The MSSA, and many ML systems, produces incorrect decisions that are “similar to” the true class decision because some subsets of distinct signals have probability structures that are highly similar. If you think of digital QAM, keeping the pulse-shaping function, carrier offset, symbol-clock phase, symbol rate, and probabilistic structure of the symbol sequence constant (e.g., they are IID), the difference is in the probability mass functions of the symbol random variable–the constellation.
You can assess the “distance” between probability density or probability mass functions using things like the KL divergence. You will see that the probability mass functions for 64QAM and 256QAM are much closer (smaller “distance”) than QPSK and 64QAM.

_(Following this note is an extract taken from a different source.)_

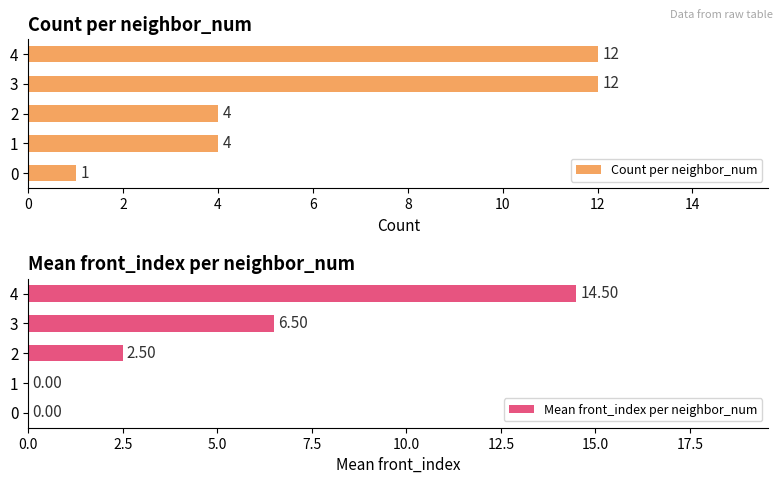

The value of Count per neighbor_num at 4 is 12. True or false?

True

People definitely do this: adversarial attacks on ML systems. There are published papers on this, and I’ve worked with researchers on unpublished efforts as well. As with image recognition, a small, well-crafted additive signal can cause a trained neural network to make very poor decisions indeed. But a small additive signal will not make much difference at all to the time averages needed to extract fundamental probabilistic features from data, such as spectral correlation, spectral coherence, and of course cyclic cumulants. So these studies strike me as goose chases. “We created a very brittle and inexplicable recognizer, then found out that it is brittle indeed. However can we fix it??? Let’s study it more to find a bandaid.” The way to fix it is to not force the machine to learn tiny little things on its way to minimizing the error on the training dataset. Because if you do that, tiny little perturbations will then ruin those tiny little learned things. If you can force a machine to learn what we already know are highly valuable and robust features, then your adversarial-attack problem AND your brittleness (lack of generalization) problems go away.
To find papers about adversarial attacks on mod-rec ML systems, do this Google search:
“adversarial attacks on ml-based modulation recognition”
Thank you for the response! I suppose it is an issue of viewpoint that I was considering generalization to be a different area of performance. I would agree that ignoring it is improper for a complete assessment, I think I may have just been spending too much time in a bubble without it that I wasn’t even considering the conceptual similarities of the systems.
I have spent some time looking into adversarial attacks on image recognition ML systems which is part of what prompted my question. I guess I just hadn’t come across any of the studies on the mod-rec equivalent, so I appreciate the query prompt, thanks!